Autopilot is Tesla’s “autonomous driving” system, which Musk has promoted as the car being able to drive itself. It is not self-driving, and by most accounts it’s less sophisticated than the GMC Super Cruise commercials you might have seen on television, lately with the Queen hand-claps.

In case you rent a Tesla from Hertz and choose to download the Autopilot system on your smartphone, I’m going to give you a piece of advice I would never otherwise give for a rental car: You might want to take the supplemental insurance from Hertz.

Will Apple Get into the Automobile Business?

Although it is no secret that Apple had been operating a secret “Project Titan,” which was imagined to be its electric—and probably (at least semi-) autonomous—vehicle program, although it was said to have been disbanded, although it was said to be restarted after Doug Field was rehired, a Reuters’ report has gotten legions of Apple fanboys—to say nothing of the investment community—giddier than they already are when it comes to all things Apple.

The vehicle is back, it seems.
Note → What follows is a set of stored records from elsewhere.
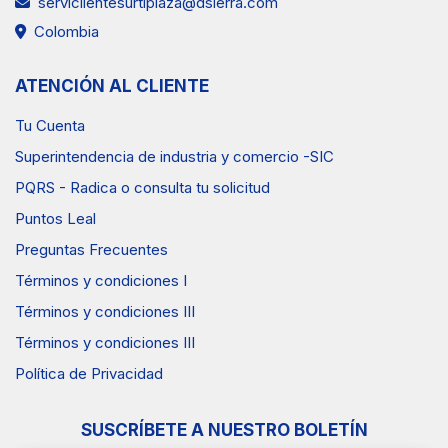
serviclientesurtiplaza@dsierra.com
Colombia
ATENCIÓN AL CLIENTE
Tu Cuenta
Superintendencia de industria y comercio -SIC
PQRS - Radica o consulta tu solicitud
Puntos Leal
Preguntas Frecuentes
Términos y condiciones I
Términos y condiciones III
Términos y condiciones III
Política de Privacidad
SUSCRÍBETE A NUESTRO BOLETÍN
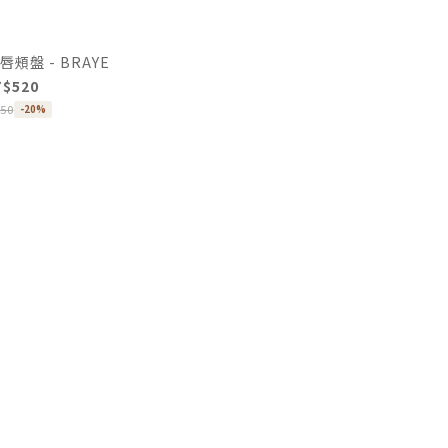
頰盤 - BRAYE
T$520
50
-20%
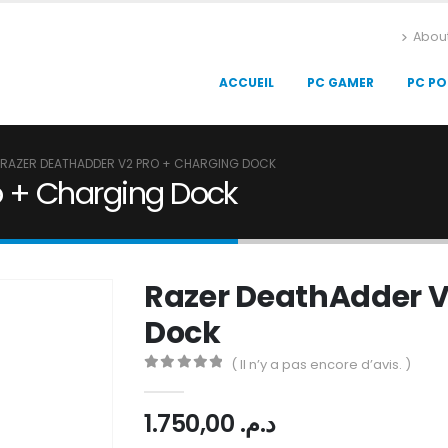
Abou
ACCUEIL
PC GAMER
PC PO
RAZER DEATHADDER V2 PRO + CHARGING DOCK
o + Charging Dock
Razer DeathAdder V
Dock
( Il n’y a pas encore d’avis. )
0
Sur 5
1.750,00
د.م.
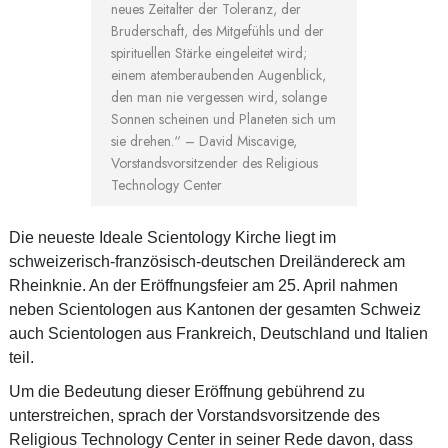
neues Zeitalter der Toleranz, der
Bruderschaft, des Mitgefühls und der
spirituellen Stärke eingeleitet wird;
einem atemberaubenden Augenblick,
den man nie vergessen wird, solange
Sonnen scheinen und Planeten sich um
sie drehen.“
– David Miscavige,
Vorstandsvorsitzender des Religious
Technology Center
Die neueste Ideale Scientology Kirche liegt im
schweizerisch-französisch-deutschen Dreiländereck am
Rheinknie. An der Eröffnungsfeier am 25. April nahmen
neben Scientologen aus Kantonen der gesamten Schweiz
auch Scientologen aus Frankreich, Deutschland und Italien
teil.
Um die Bedeutung dieser Eröffnung gebührend zu
unterstreichen, sprach der Vorstandsvorsitzende des
Religious Technology Center in seiner Rede davon, dass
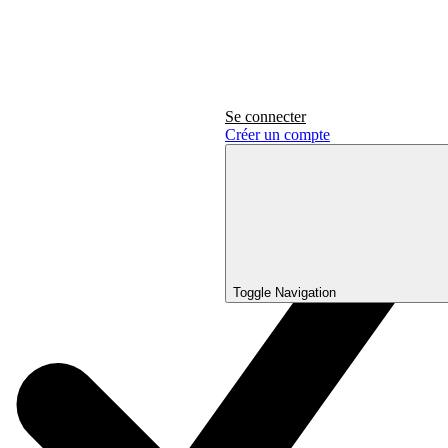
Se connecter
Créer un compte
Toggle Navigation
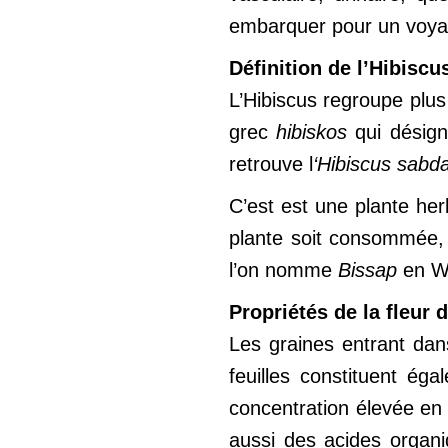
embarquer pour un voyage
Définition de l’Hibiscu
L’Hibiscus regroupe plus 
grec
hibiskos
qui désign
retrouve l
‘Hibiscus sabda
C’est est une plante her
plante soit consommée, l
l’on nomme
Bissap
en Wo
Propriétés de la fleur 
Les graines entrant dans
feuilles constituent ég
concentration élevée en 
aussi des acides organi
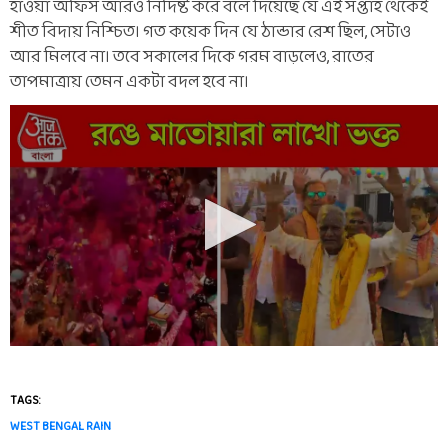
হাওয়া অফিস আরও নির্দিষ্ট করে বলে দিয়েছে যে এই সপ্তাহ থেকেই
শীত বিদায় নিশ্চিত। গত কয়েক দিন যে ঠান্ডার রেশ ছিল, সেটাও
আর মিলবে না। তবে সকালের দিকে গরম বাড়লেও, রাতের
তাপমাত্রায় তেমন একটা বদল হবে না।
TAGS:
WEST BENGAL RAIN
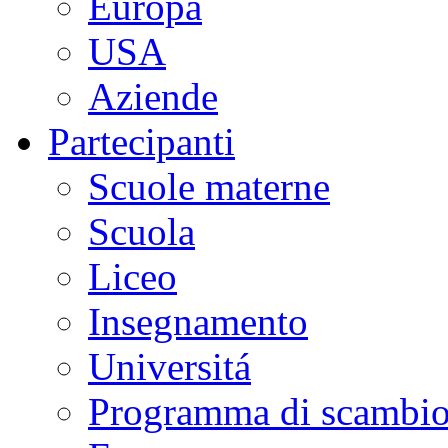
Europa
USA
Aziende
Partecipanti
Scuole materne
Scuola
Liceo
Insegnamento
Universitá
Programma di scambi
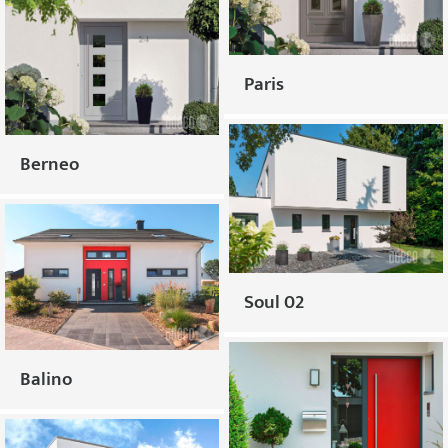
Paris
Berneo
Soul 02
Balino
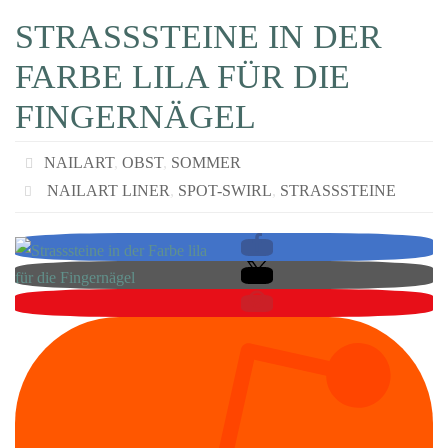
STRASSSTEINE IN DER
FARBE LILA FÜR DIE
FINGERNÄGEL
NAILART
,
OBST
,
SOMMER
NAILART LINER
,
SPOT-SWIRL
,
STRASSSTEINE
Launch date: 2024.

Could this happen?

Apple CEO Tim Cook. (Image: Apple)

If so, they’d better start rethinking the Genius Bar and figure out how to install hydraulic lifts in the back of the stores.

As Elon Musk discovered—and it should be pointed out that he has Tweeted that he once wanted to sell out to Apple but couldn’t get a meeting with Apple CEO Tim Cook—building cars is hard.

And this is a challenge whether you’re a long-time manufacturer or someone who has just started within the past few years, trying to take advantage of the “simpler” production requirements of an electric vehicle, compared to one that has an internal combustion engine.

However, as Darren Palmer, global director, Battery Electric Vehicles, a Ford recently told me, “80% of a car is not the drivetrain.” Meaning that it is a challenge to make sures the doors fit, the plastic materials on the inside have consistent coloring, the fascias don’t fall off. And on and on.

Yes, hard.

Apple doesn’t manufacture its products. That is done for it by companies including Hon Hai Precision Industry (a.k.a., Foxconn), Wistron, Pegatron and so on.

So the likelihood of it building its own vehicles is non-existent.

It would have to work with a company that knows how to make things.

In the auto industry there are companies like Magna, which produces vehicles for companies including BMW, Mercedes, Toyota and Jaguar—and for Jaguar it manufacturers the electric i-Pace. Magna has recently entered into an agreement with Fisker. It is working on the engineering of the Fisker Ocean right now and will be performing the manufacturing when it is ready to go.

What’s interesting about Magna is that most people have no idea that it has manufactured so many vehicles.

That is the kind of company that Apple would need to work with.

It knows that building cars is hard (you can see an interview with Magna’s just-retired CEO Don Walker here, where he talks about how tough the task is). It knows how to build them with the highest levels of quality. And it does so while remaining discrete.

Let’s face it: It is one thing if someone has a problem with an iPhone that bends as it shouldn’t or a battery that doesn’t have the life it should and it would be something else entirely were that to be a full-size car or SUV.

Will Project Titan come to fruition?

If it does, Tim Cook will have his hands full. Just ask Elon.